Exercise aim: State how many lines in the records hold the word "immunohistochemistry", giving the number and no other text.

Listed records:
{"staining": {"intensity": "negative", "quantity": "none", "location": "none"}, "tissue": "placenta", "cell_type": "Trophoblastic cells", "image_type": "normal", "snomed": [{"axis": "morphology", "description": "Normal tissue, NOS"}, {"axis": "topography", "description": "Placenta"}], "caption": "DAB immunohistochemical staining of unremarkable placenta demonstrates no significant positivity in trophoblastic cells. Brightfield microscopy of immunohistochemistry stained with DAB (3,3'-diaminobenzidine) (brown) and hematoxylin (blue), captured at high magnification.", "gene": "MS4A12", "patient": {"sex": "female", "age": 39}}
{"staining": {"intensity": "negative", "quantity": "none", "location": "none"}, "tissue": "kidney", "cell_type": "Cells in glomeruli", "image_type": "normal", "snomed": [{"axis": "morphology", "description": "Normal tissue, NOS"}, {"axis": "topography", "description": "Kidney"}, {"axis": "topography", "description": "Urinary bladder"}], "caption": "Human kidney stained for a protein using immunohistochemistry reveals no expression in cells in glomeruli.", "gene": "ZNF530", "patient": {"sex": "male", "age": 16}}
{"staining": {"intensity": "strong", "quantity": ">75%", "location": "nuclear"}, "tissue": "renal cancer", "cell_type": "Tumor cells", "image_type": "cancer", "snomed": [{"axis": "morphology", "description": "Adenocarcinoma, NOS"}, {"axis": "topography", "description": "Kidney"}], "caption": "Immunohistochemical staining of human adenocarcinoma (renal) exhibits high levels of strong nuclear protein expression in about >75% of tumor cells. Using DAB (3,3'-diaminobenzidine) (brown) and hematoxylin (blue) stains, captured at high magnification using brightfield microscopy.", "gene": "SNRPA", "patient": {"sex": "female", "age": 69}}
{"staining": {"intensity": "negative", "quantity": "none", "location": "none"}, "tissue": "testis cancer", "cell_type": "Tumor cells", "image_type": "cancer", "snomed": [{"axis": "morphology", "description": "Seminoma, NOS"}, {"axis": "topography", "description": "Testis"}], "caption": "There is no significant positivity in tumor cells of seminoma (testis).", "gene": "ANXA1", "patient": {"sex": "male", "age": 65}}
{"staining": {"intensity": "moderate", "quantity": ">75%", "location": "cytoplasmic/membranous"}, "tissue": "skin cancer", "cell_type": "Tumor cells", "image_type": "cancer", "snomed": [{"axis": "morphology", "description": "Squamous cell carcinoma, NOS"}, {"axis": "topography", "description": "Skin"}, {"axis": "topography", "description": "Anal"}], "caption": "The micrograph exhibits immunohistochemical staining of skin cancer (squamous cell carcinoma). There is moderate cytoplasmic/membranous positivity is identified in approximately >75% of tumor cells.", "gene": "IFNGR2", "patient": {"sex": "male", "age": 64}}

Your response: 2